Alberta Premier Jason Kenney gives a COVID-19 update in Edmonton, Tuesday, Sept. 21, 2021. Kenney is set to speak to reporters later today as COVID-19 continues to surge in the province, pushing intensive care wards to the breaking point. THE CANADIAN PRESS/Jason Franson

Alberta supports invoking of 1977 pipeline treaty

On Monday, Premier Jason Kenney and Minister of Energy Sonya Savage said they stand behind the federal government’s decision to invoke the dispute settlement provision of the 1977 Transit Pipelines Treaty.

“Alberta stands firmly behind Canada formally invoking the dispute settlement provision of the 1977 Transit Pipelines Treaty to ensure Line 5 remains operational. We previously voiced our support for this strong action and we are pleased the federal government has listened and followed through,” said Premier, Jason Kenney. “The shutdown of a safely operating pipeline could potentially set a dangerous precedent for future infrastructure projects. This cannot be allowed to happen. As we continue to manage the devastating impact of the COVID-19 global recession, it’s more important now than ever that Canada and the U.S. work together to support a continental energy strategy.”

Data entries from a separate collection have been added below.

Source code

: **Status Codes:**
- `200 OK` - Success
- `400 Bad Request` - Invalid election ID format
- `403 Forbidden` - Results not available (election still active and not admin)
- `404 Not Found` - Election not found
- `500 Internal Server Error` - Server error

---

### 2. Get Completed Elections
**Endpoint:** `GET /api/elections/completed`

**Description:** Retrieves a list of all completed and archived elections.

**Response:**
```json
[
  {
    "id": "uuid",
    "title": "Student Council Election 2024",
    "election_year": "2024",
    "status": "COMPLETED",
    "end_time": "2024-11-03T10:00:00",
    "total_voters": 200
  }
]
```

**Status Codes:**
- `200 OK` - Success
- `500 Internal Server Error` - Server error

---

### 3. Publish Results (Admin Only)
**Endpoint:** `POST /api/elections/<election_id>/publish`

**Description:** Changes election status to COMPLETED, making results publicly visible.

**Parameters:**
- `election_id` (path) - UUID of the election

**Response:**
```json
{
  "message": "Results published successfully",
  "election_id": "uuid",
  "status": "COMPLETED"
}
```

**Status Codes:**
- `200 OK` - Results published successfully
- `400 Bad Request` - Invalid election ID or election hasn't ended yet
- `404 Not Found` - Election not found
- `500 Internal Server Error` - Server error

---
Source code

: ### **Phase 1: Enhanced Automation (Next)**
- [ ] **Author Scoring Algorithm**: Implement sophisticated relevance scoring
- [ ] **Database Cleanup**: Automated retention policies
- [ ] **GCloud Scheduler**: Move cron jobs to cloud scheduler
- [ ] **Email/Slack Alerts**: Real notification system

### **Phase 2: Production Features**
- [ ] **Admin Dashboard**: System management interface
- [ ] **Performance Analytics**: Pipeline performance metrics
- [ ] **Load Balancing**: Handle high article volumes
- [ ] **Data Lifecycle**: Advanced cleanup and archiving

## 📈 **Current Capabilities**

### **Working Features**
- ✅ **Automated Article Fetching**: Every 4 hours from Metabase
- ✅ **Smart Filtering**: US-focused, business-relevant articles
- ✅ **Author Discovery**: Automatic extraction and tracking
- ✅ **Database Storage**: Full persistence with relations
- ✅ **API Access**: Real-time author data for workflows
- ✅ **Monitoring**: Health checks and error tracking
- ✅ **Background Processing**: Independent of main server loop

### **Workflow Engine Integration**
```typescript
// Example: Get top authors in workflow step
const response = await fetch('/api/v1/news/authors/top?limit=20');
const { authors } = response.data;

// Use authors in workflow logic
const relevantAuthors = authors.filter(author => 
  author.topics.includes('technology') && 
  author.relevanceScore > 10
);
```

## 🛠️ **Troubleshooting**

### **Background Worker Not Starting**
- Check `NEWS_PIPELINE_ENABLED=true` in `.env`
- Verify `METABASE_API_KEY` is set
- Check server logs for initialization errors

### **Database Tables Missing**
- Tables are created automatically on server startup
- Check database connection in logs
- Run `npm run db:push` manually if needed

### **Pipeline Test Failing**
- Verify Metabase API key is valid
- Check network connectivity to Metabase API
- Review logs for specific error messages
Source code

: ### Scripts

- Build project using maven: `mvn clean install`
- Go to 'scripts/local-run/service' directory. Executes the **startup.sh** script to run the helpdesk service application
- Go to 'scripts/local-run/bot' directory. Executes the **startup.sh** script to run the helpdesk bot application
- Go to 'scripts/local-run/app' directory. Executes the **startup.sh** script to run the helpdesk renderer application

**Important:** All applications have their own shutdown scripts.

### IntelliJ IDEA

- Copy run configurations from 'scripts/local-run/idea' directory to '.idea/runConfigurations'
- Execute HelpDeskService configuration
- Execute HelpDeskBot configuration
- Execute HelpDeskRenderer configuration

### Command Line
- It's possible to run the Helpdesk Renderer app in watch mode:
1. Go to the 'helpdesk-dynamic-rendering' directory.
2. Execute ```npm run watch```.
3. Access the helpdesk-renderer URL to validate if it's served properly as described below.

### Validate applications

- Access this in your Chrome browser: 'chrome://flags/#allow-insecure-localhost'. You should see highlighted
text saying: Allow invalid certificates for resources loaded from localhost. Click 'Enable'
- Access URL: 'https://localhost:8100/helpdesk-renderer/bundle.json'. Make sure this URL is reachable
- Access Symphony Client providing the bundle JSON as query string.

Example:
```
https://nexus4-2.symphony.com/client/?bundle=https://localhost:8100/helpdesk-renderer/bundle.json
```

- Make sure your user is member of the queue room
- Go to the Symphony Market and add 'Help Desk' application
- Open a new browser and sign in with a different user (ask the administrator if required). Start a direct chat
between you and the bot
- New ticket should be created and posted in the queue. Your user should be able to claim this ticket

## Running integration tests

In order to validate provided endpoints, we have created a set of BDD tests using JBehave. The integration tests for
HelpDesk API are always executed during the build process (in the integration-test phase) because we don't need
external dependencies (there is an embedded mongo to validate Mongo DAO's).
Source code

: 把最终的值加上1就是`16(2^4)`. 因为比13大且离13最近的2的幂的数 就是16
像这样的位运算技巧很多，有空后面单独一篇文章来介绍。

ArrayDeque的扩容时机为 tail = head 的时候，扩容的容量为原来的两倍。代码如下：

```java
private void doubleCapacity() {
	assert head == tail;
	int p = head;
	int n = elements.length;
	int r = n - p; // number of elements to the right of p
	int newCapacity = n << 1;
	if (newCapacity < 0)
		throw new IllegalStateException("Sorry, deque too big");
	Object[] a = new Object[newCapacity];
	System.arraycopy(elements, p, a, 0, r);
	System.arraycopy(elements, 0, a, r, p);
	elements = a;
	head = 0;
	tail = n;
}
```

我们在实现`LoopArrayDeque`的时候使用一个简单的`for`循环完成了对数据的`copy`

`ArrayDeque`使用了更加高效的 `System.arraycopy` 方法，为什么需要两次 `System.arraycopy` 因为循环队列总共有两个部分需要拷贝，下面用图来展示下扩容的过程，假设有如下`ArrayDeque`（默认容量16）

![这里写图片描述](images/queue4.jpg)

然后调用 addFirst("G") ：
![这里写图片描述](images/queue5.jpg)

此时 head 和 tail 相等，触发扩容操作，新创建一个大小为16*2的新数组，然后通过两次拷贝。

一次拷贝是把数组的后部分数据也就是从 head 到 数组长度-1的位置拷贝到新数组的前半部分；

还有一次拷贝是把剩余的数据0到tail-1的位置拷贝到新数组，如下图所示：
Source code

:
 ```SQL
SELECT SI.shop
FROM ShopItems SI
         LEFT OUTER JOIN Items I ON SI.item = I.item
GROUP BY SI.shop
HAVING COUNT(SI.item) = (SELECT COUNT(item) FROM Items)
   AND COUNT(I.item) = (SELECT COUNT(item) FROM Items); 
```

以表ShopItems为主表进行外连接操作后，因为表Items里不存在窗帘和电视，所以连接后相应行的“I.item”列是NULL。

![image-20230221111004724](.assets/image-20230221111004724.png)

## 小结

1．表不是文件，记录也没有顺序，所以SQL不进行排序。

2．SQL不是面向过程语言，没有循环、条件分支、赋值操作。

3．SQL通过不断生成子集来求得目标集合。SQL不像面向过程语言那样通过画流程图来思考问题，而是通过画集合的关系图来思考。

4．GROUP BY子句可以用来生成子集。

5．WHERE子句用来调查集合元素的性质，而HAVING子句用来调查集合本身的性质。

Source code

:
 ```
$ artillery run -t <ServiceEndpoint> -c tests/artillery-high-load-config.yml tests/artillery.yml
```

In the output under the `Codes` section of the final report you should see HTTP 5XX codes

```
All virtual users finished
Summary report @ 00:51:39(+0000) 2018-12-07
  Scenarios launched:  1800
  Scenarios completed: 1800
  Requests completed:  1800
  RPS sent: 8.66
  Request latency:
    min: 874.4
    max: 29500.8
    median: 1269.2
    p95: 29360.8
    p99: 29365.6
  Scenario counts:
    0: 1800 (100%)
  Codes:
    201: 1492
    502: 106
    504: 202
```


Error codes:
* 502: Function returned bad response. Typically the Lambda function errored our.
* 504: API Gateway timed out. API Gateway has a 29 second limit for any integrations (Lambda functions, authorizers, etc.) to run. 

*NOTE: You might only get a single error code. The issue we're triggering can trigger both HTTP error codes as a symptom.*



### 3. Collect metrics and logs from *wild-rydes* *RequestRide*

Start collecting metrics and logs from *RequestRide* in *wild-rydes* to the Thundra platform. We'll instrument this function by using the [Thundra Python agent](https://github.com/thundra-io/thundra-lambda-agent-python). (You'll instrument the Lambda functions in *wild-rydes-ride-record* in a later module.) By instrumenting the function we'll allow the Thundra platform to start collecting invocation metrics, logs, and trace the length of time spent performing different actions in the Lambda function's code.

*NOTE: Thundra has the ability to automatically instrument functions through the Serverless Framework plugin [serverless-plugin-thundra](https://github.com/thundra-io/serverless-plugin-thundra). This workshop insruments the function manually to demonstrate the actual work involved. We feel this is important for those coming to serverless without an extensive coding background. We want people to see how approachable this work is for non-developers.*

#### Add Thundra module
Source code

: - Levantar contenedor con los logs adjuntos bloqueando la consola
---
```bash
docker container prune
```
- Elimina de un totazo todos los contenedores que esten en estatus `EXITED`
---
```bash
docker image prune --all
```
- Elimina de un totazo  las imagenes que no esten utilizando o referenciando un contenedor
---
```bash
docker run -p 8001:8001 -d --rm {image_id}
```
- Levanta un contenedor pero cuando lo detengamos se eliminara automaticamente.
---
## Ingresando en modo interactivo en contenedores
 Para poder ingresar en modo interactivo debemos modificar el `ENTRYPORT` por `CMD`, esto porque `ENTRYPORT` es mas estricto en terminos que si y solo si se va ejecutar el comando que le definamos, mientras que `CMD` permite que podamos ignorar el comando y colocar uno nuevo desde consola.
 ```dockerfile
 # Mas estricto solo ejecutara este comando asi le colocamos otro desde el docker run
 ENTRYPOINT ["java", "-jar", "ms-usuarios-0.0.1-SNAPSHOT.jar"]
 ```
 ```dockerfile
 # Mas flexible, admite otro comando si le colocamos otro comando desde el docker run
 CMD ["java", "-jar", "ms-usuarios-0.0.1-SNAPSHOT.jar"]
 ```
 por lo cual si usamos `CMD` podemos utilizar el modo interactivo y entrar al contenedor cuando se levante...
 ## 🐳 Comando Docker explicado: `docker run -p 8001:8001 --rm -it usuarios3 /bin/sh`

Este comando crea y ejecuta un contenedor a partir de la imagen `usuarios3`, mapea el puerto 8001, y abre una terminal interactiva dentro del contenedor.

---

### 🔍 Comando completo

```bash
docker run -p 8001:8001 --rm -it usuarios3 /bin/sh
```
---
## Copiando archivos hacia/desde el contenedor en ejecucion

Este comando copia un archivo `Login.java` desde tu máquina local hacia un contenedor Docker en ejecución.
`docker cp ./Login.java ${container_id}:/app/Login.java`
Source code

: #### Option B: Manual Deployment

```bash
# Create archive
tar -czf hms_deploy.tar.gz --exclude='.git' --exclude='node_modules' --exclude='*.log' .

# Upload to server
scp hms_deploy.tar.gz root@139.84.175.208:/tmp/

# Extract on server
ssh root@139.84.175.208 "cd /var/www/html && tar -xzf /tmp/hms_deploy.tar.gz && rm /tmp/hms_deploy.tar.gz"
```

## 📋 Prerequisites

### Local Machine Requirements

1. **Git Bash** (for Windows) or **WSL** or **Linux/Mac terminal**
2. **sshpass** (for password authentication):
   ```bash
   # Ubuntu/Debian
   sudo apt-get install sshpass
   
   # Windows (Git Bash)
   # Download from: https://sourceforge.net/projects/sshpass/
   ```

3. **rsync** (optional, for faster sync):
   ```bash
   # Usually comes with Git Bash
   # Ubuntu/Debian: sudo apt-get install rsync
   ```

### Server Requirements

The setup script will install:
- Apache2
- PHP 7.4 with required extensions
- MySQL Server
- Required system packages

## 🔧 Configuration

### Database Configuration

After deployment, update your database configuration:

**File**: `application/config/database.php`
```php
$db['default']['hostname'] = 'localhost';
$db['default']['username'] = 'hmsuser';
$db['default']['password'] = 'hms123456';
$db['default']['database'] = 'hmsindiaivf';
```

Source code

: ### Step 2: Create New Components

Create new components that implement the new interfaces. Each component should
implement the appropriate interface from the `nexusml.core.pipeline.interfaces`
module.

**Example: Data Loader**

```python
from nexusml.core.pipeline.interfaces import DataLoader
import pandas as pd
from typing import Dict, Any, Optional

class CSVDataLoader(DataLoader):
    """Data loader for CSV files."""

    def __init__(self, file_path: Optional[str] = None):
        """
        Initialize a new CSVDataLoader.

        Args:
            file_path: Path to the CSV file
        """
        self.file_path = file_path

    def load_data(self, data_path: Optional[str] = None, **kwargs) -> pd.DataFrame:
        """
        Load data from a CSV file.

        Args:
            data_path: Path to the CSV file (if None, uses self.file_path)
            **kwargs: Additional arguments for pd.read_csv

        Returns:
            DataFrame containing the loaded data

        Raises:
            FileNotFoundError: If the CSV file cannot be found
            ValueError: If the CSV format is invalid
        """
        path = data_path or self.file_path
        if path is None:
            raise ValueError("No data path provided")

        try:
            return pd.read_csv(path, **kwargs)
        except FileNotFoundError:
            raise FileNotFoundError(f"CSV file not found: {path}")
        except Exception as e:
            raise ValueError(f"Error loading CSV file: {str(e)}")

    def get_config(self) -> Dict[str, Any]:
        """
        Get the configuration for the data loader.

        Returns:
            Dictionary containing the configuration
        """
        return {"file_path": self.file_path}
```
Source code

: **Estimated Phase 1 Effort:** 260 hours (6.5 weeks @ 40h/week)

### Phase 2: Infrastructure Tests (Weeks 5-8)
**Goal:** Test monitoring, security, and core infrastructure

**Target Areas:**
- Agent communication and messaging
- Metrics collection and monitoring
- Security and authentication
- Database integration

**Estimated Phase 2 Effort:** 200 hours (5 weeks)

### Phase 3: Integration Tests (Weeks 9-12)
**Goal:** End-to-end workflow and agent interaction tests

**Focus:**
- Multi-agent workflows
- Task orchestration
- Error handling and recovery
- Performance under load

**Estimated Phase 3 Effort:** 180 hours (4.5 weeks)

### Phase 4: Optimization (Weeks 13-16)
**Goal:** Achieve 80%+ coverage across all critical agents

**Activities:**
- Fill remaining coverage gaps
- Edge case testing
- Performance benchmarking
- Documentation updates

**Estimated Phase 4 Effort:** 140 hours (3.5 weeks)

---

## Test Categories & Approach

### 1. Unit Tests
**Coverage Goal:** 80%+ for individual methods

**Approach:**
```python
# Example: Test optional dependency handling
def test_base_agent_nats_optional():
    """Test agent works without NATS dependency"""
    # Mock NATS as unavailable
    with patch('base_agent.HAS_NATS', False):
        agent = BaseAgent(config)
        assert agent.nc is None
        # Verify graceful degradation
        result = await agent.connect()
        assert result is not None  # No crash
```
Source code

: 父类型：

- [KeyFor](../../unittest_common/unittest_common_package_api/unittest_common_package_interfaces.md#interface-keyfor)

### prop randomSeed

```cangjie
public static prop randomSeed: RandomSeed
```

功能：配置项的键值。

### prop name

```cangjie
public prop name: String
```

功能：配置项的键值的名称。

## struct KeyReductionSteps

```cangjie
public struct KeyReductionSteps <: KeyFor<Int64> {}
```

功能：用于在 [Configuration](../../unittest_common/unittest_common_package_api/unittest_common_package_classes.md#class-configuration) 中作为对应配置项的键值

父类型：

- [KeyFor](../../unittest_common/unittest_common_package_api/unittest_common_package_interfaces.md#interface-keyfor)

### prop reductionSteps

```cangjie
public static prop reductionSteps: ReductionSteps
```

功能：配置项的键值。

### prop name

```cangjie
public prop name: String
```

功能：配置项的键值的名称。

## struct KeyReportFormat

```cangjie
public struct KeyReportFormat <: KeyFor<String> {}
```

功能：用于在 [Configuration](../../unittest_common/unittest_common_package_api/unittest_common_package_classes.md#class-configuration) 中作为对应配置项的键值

“It is a major piece of North America’s integrated energy system. The pipeline route, which has been operating safely for more than 68 years at the Straits of Mackinac, has been moving Canadian light crude and natural gas liquids to refineries in Sarnia.”Sonya Savage, Minister of Energy says the continued operation of Line 5 is non-negotiable. “More importantly, thousands of families and businesses on both sides of the border rely on Line 5. It supplies energy to heat homes in Michigan’s Upper Peninsula, while also providing neighbouring states, Ontario and Quebec with reliable, safe energy.”